** TASK DIRECTIONS **
Everything from the line containing "SetConfigChangesNil sets the" through the end of the entries should be output exactly; nothing before it is wanted.

** SUPPLIED DATA **
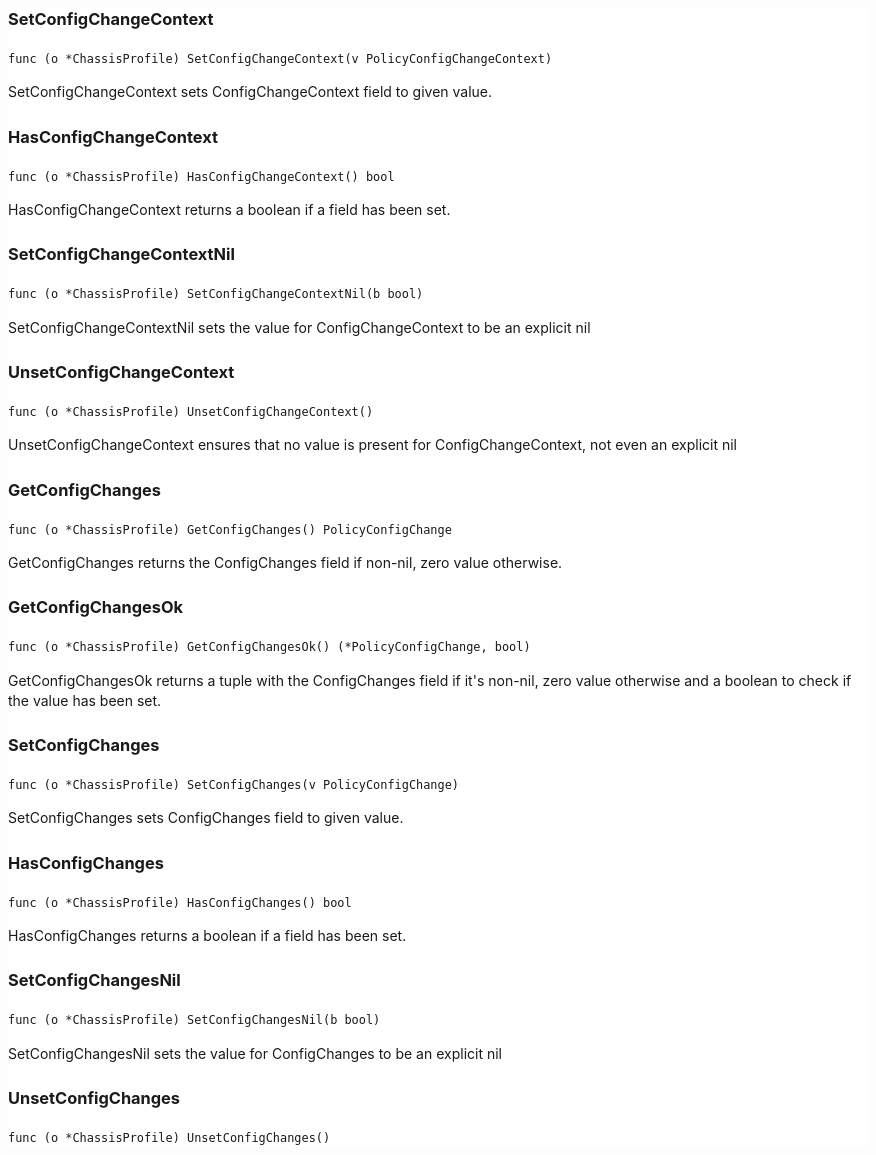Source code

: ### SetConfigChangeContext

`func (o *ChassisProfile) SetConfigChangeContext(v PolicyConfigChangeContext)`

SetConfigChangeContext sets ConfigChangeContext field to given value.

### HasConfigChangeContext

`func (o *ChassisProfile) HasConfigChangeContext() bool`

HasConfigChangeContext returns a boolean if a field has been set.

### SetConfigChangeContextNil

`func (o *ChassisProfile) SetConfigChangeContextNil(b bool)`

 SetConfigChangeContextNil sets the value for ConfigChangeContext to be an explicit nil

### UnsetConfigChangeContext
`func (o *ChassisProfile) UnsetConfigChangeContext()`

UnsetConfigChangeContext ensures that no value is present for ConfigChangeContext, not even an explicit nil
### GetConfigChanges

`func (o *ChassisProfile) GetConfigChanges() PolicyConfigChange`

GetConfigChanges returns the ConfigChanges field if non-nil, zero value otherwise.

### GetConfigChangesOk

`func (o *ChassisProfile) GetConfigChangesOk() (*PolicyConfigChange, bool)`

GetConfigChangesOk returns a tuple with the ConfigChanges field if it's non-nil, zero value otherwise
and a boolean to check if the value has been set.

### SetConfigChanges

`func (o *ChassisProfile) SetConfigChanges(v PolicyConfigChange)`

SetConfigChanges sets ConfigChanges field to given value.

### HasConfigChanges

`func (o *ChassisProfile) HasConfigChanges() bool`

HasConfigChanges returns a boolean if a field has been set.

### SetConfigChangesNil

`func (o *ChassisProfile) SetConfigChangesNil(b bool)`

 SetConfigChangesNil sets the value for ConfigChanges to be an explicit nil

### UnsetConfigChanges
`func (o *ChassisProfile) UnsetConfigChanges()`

** RESPONSE **
 SetConfigChangesNil sets the value for ConfigChanges to be an explicit nil

### UnsetConfigChanges
`func (o *ChassisProfile) UnsetConfigChanges()`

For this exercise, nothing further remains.